WORLD’S BOND MARKET SUFFERS WORST MONTH SINCE MARCH

Investors jumped out of bonds last week after the Bank of England and U.S. Federal Reserve signaled a willingness to hike short-term borrowing costs to combat inflation, the Financial Times reported.
Bond prices fell at the fastest rate in seven months.
Also, soaring energy costs across Europe and the U.K. are leading investors to believe that inflation will persist longer than expected, the FT said.
“Central banks have been trying to convince us that inflation is transitory,” bond fund manager Dickie Hodges at Nomura Asset Management told the FT. “Given the circumstances, I think they’ve been in denial.
“If you can show me one thing that’s cheaper today than it was before” the COVID virus arrived, “I’d be surprised,” Hodges said, “so I think a reassessment has been overdue.” 
Europe’s bond selloff was sparked by growing concerns that inflation will last longer than predicted, which would shrink the value of bonds’ fixed-rate returns.
A poll of consumers’ inflation expectations for the rest of this decade has risen to 3.85 in the U.K. and 1.81 in Europe, the highest in 12 and six years, respectively.

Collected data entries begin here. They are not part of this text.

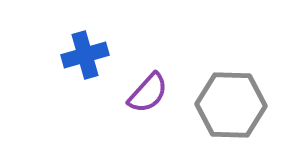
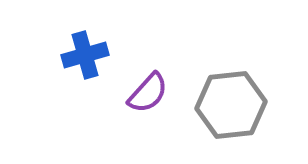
gray hexagon: rotated 8 degrees counterclockwise
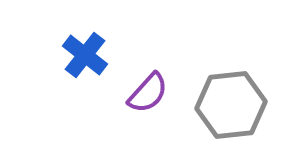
blue cross: rotated 36 degrees counterclockwise
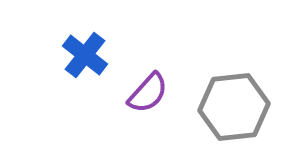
gray hexagon: moved 3 px right, 2 px down
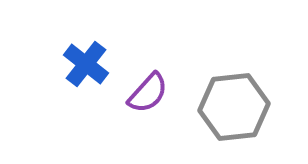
blue cross: moved 1 px right, 9 px down
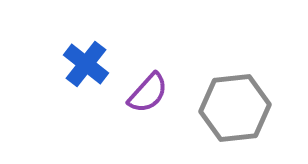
gray hexagon: moved 1 px right, 1 px down
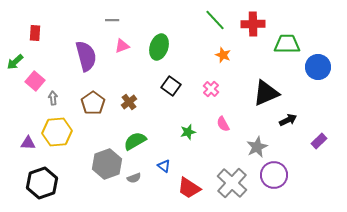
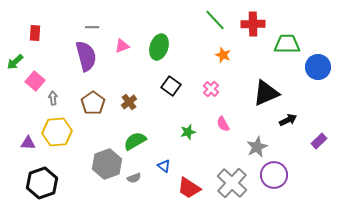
gray line: moved 20 px left, 7 px down
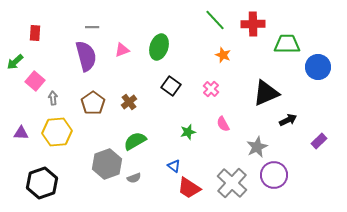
pink triangle: moved 4 px down
purple triangle: moved 7 px left, 10 px up
blue triangle: moved 10 px right
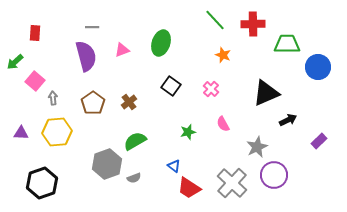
green ellipse: moved 2 px right, 4 px up
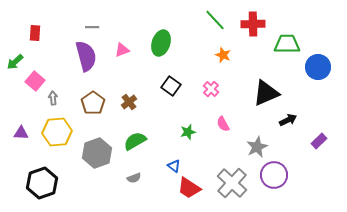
gray hexagon: moved 10 px left, 11 px up
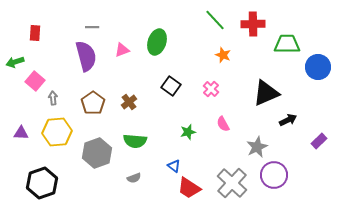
green ellipse: moved 4 px left, 1 px up
green arrow: rotated 24 degrees clockwise
green semicircle: rotated 145 degrees counterclockwise
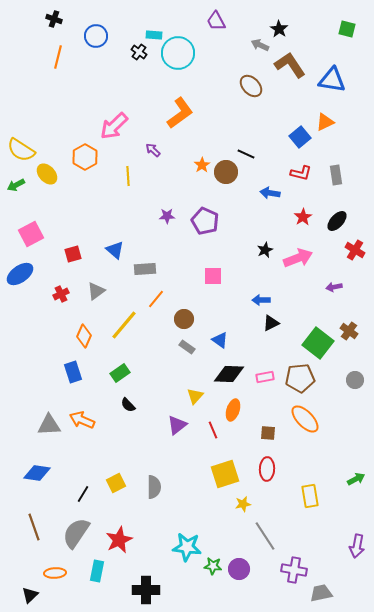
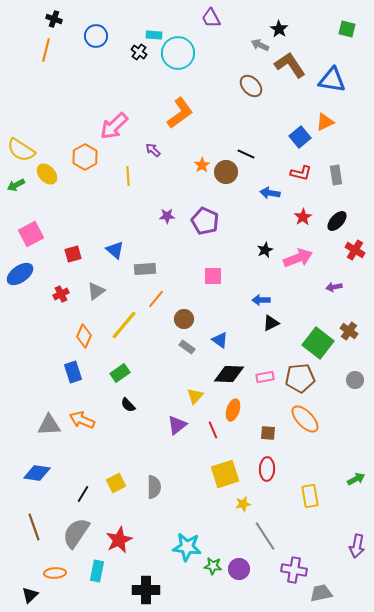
purple trapezoid at (216, 21): moved 5 px left, 3 px up
orange line at (58, 57): moved 12 px left, 7 px up
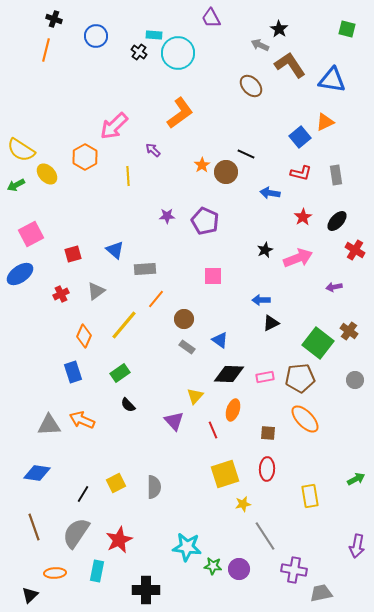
purple triangle at (177, 425): moved 3 px left, 4 px up; rotated 35 degrees counterclockwise
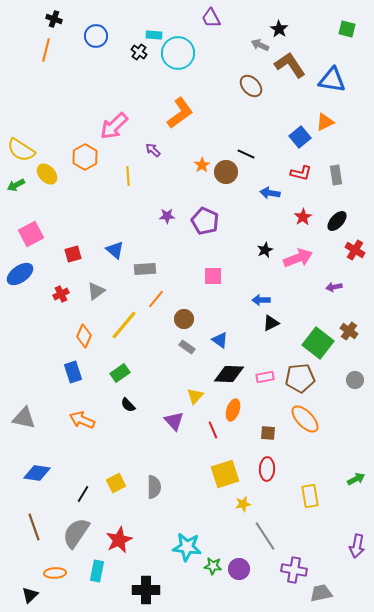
gray triangle at (49, 425): moved 25 px left, 7 px up; rotated 15 degrees clockwise
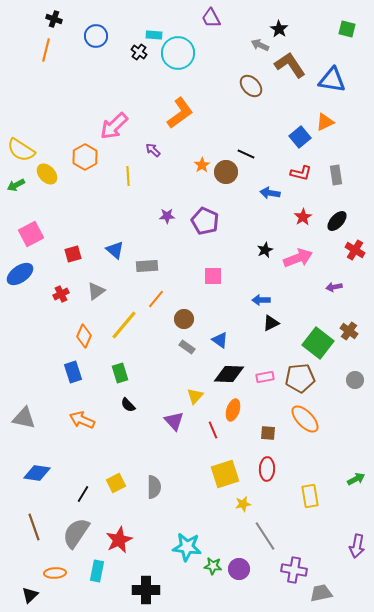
gray rectangle at (145, 269): moved 2 px right, 3 px up
green rectangle at (120, 373): rotated 72 degrees counterclockwise
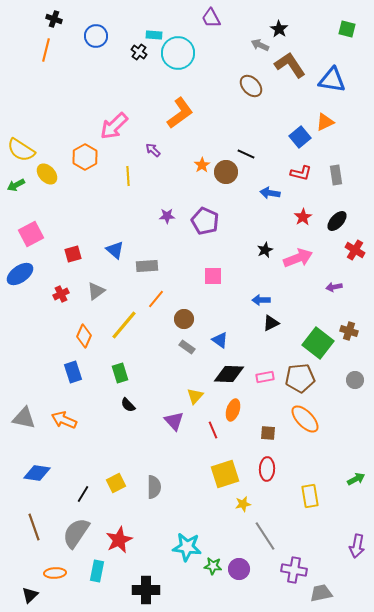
brown cross at (349, 331): rotated 18 degrees counterclockwise
orange arrow at (82, 420): moved 18 px left
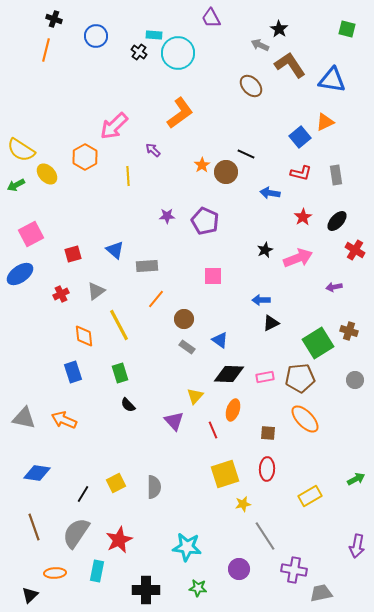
yellow line at (124, 325): moved 5 px left; rotated 68 degrees counterclockwise
orange diamond at (84, 336): rotated 30 degrees counterclockwise
green square at (318, 343): rotated 20 degrees clockwise
yellow rectangle at (310, 496): rotated 70 degrees clockwise
green star at (213, 566): moved 15 px left, 22 px down
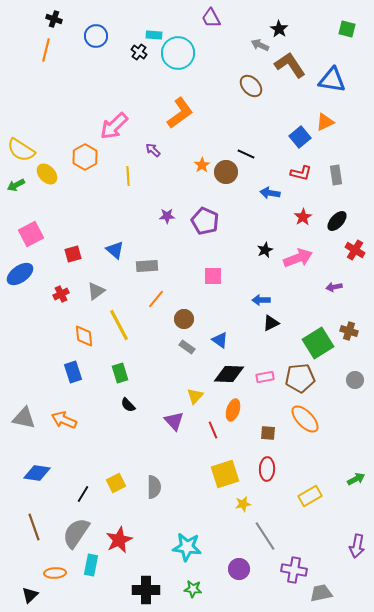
cyan rectangle at (97, 571): moved 6 px left, 6 px up
green star at (198, 588): moved 5 px left, 1 px down
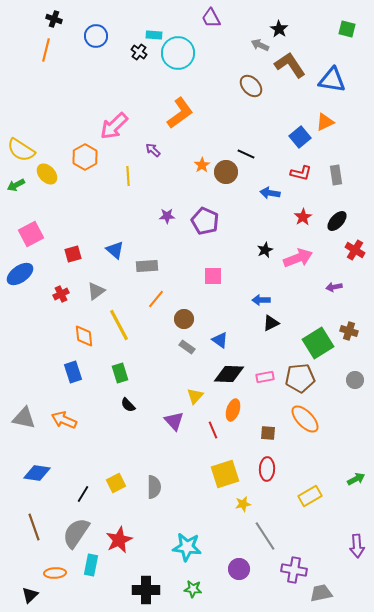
purple arrow at (357, 546): rotated 15 degrees counterclockwise
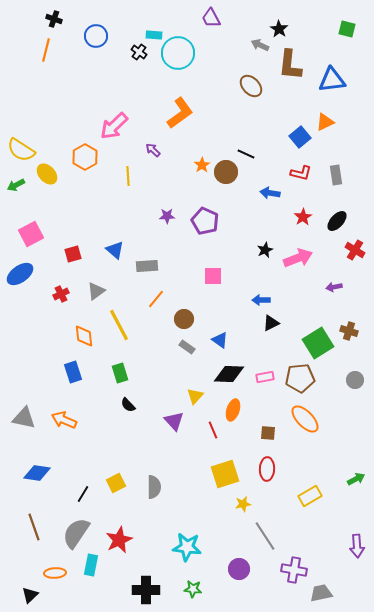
brown L-shape at (290, 65): rotated 140 degrees counterclockwise
blue triangle at (332, 80): rotated 16 degrees counterclockwise
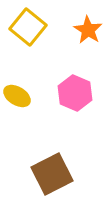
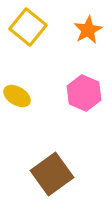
orange star: rotated 12 degrees clockwise
pink hexagon: moved 9 px right
brown square: rotated 9 degrees counterclockwise
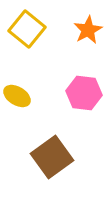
yellow square: moved 1 px left, 2 px down
pink hexagon: rotated 16 degrees counterclockwise
brown square: moved 17 px up
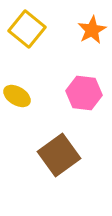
orange star: moved 4 px right
brown square: moved 7 px right, 2 px up
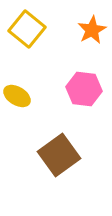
pink hexagon: moved 4 px up
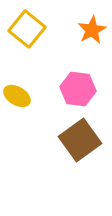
pink hexagon: moved 6 px left
brown square: moved 21 px right, 15 px up
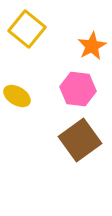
orange star: moved 16 px down
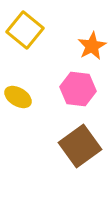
yellow square: moved 2 px left, 1 px down
yellow ellipse: moved 1 px right, 1 px down
brown square: moved 6 px down
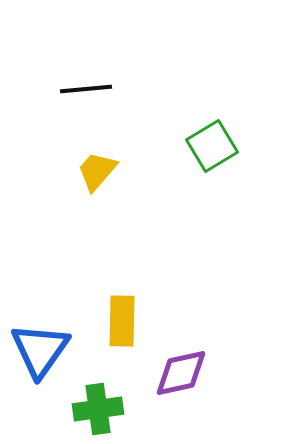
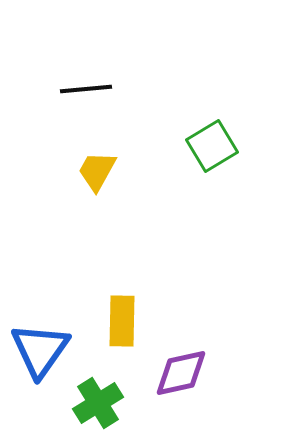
yellow trapezoid: rotated 12 degrees counterclockwise
green cross: moved 6 px up; rotated 24 degrees counterclockwise
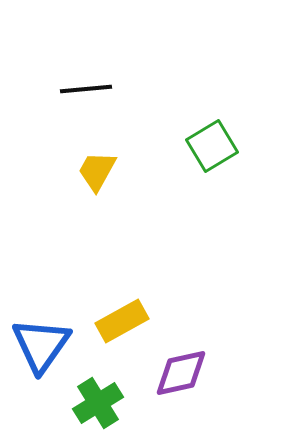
yellow rectangle: rotated 60 degrees clockwise
blue triangle: moved 1 px right, 5 px up
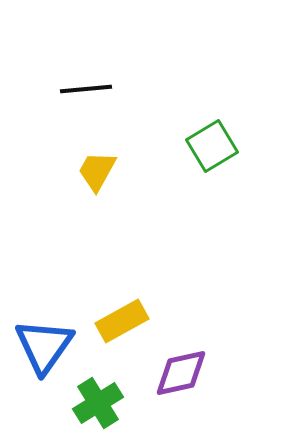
blue triangle: moved 3 px right, 1 px down
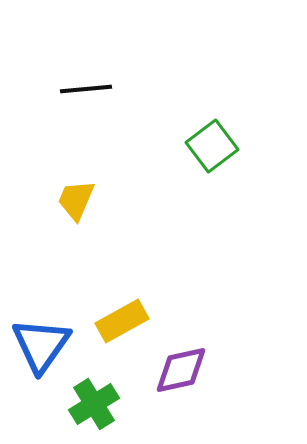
green square: rotated 6 degrees counterclockwise
yellow trapezoid: moved 21 px left, 29 px down; rotated 6 degrees counterclockwise
blue triangle: moved 3 px left, 1 px up
purple diamond: moved 3 px up
green cross: moved 4 px left, 1 px down
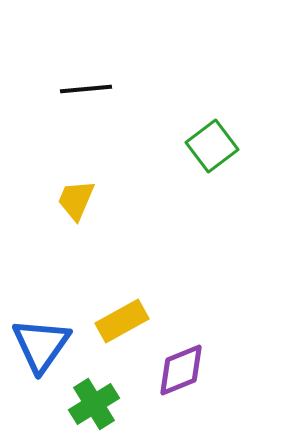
purple diamond: rotated 10 degrees counterclockwise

The U.S. Federal Reserve also has raised its inflation expectation, pegging 2021’s overall rate at 3.7 percent at the Fed’s meeting last month; in June, it had forecast 3 percent.
The Fed also boosted the 2022 inflation forecast from 2.1 percent to 2.3.
TREND FORECAST: For more than a year, we have been forecasting that when the Fed tightens up its cheap money policies, markets will dive. Bonds’ and stocks’ reaction to the inevitable news that central banks will raise rates at some unspecified time—which may be sooner rather than later—confirms our forecast.
Thus, when U.S. interest rates reach near 1.5 percent, the equity and commercial real estate markets will snap into a severe downturn. And even before reaching that interest rate level the markets and economies will continually decline.